Items from a data source:

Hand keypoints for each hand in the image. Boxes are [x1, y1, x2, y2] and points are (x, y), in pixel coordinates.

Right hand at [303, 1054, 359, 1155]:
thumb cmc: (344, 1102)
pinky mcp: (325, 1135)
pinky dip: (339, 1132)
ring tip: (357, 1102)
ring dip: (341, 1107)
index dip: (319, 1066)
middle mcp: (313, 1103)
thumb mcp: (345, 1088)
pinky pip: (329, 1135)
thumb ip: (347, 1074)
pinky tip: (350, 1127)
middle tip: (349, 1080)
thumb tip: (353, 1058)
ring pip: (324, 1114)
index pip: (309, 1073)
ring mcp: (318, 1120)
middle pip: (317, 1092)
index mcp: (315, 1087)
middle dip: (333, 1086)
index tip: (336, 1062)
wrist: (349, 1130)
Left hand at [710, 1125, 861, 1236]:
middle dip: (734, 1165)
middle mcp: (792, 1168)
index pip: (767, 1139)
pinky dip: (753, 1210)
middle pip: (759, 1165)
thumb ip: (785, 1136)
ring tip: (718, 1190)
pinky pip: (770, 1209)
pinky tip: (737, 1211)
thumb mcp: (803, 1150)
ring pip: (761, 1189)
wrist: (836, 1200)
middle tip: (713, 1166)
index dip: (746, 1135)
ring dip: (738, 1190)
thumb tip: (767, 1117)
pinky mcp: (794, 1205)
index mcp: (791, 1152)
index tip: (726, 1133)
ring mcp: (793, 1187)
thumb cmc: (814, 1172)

ASSIGNMENT | In the records above, find every line containing the word "thumb" and show it.

RESULT FOR THIS EXERCISE |
thumb cmc: (344, 1102)
thumb mcp: (345, 1088)
thumb ip: (347, 1074)
thumb tip: (353, 1058)
thumb ip: (785, 1136)
thumb mcp: (803, 1150)
thumb tip: (767, 1117)
thumb cmc: (814, 1172)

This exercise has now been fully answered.